**LIST OF TASKS:**
1 - In the comment thread on priests and boundaries, reproduce the part that opens with the words containing "I never hear" and closes with "printed in black.", substituting "dark" for "black".
2 - Quote every sentence in the comment thread on priests and boundaries that contains the word "priest" or "priests".

This is excellent. My husband works with priests who are pastors on the admin/business parts of their work, and a huge part of what he does is help them firm up boundaries (or create them they don’t have them already). He’s constantly telling them that a lack of boundaries doesn’t make them more “pastoral” but actually gets in the way of their true vocation as pastors. And all of the priests we know who have burned out or had psychological breakdowns of some kind were the 100% available all the time types.

Also, I am so grateful to have several friends who are my age. I will never have illusions about the humanity of priests because of them.

Emily Hess's avatar

Thanks for the feedback. It’s genuinely nice to hear I’m thinking along the lines of someone who has a more professional opinion on this.

Keturah Hickman's avatar

This reminded me of the Sopranos show and how the wife developed an inappropriate relationship with her priest mostly because she'd ask him for counsel 24/7. Nothing bad happened between them, but it escalated to a point where they had to put space between themselves because no boundaries had been recognized.

I never hear ‘do the red, say the black' before, but I really like that way of thinking about the Bible.

Emily Hess's avatar

"do the red, say the black" is actually a reference to the rubrics for the mass-- what the priest is supposed to do is printed in red ink, while what he's supposed to say is printed in black.

[Saved entries]
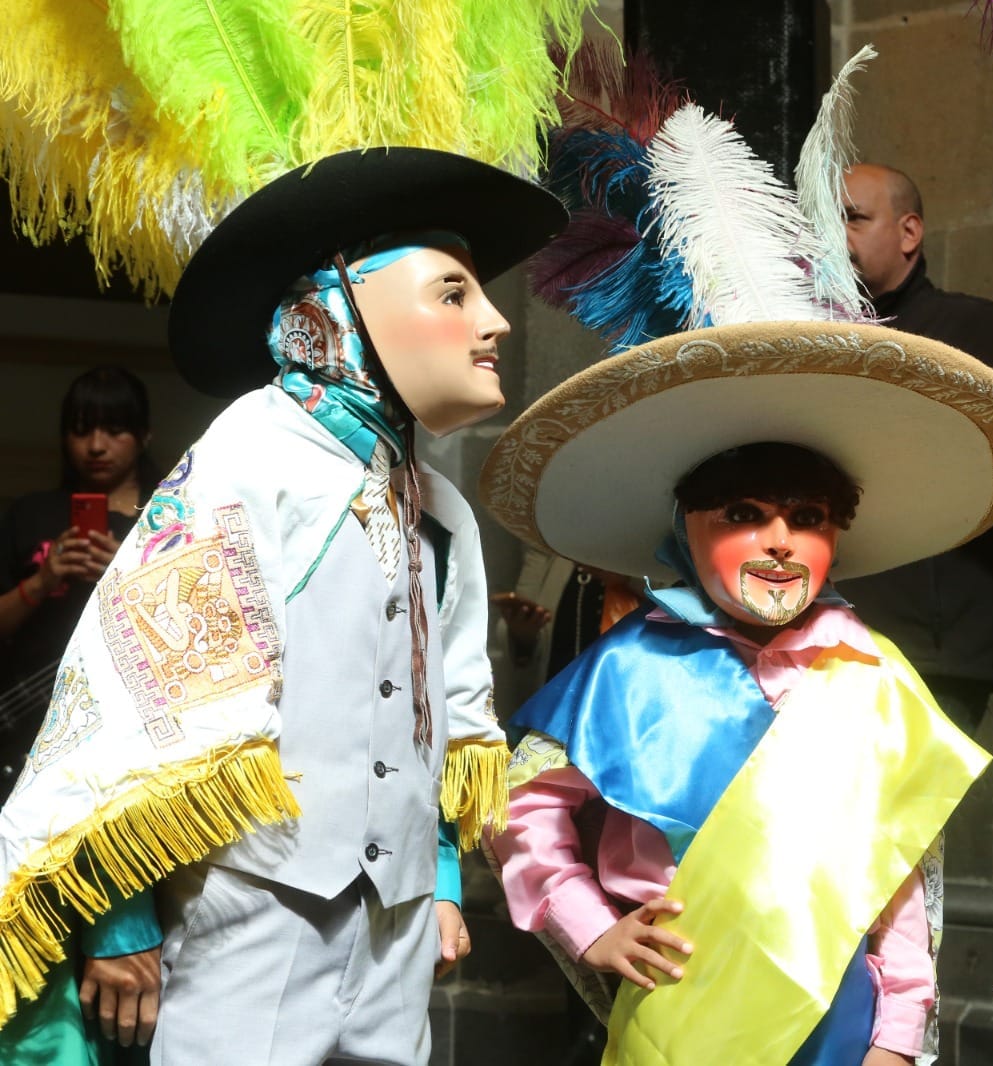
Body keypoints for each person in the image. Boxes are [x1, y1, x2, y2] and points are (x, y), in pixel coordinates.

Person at [0, 147, 567, 1066]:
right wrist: (118, 922)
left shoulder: (443, 512)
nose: (494, 321)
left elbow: (442, 715)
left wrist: (445, 880)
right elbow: (139, 700)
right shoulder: (244, 463)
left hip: (396, 922)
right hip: (252, 910)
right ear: (340, 310)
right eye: (454, 293)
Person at [478, 319, 993, 1065]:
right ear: (687, 526)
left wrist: (900, 1029)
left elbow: (904, 870)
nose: (779, 539)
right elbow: (518, 802)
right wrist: (590, 924)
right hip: (681, 999)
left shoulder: (875, 675)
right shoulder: (627, 665)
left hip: (839, 1009)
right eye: (743, 515)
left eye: (807, 519)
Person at [836, 164, 993, 732]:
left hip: (928, 658)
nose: (832, 236)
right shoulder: (808, 336)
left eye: (853, 218)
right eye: (823, 221)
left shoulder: (975, 329)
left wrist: (950, 416)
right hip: (811, 643)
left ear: (909, 233)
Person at [0, 367, 161, 800]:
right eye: (81, 430)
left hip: (125, 736)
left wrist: (125, 577)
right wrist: (43, 580)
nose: (95, 446)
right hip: (20, 729)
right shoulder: (28, 514)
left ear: (144, 435)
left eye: (114, 430)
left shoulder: (165, 523)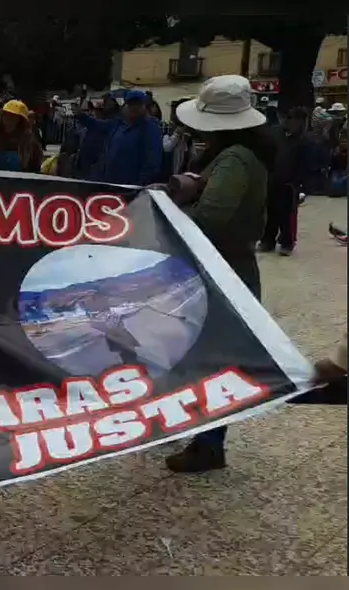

**RESULTS:**
1 -
I never hear ‘do the red, say the dark' before, but I really like that way of thinking about the Bible.

Emily Hess's avatar

"do the red, say the dark" is actually a reference to the rubrics for the mass-- what the priest is supposed to do is printed in red ink, while what he's supposed to say is printed in dark.

2 -
- My husband works with priests who are pastors on the admin/business parts of their work, and a huge part of what he does is help them firm up boundaries (or create them they don’t have them already).
- And all of the priests we know who have burned out or had psychological breakdowns of some kind were the 100% available all the time types.
- I will never have illusions about the humanity of priests because of them.
- This reminded me of the Sopranos show and how the wife developed an inappropriate relationship with her priest mostly because she'd ask him for counsel 24/7.
- "do the red, say the black" is actually a reference to the rubrics for the mass-- what the priest is supposed to do is printed in red ink, while what he's supposed to say is printed in black.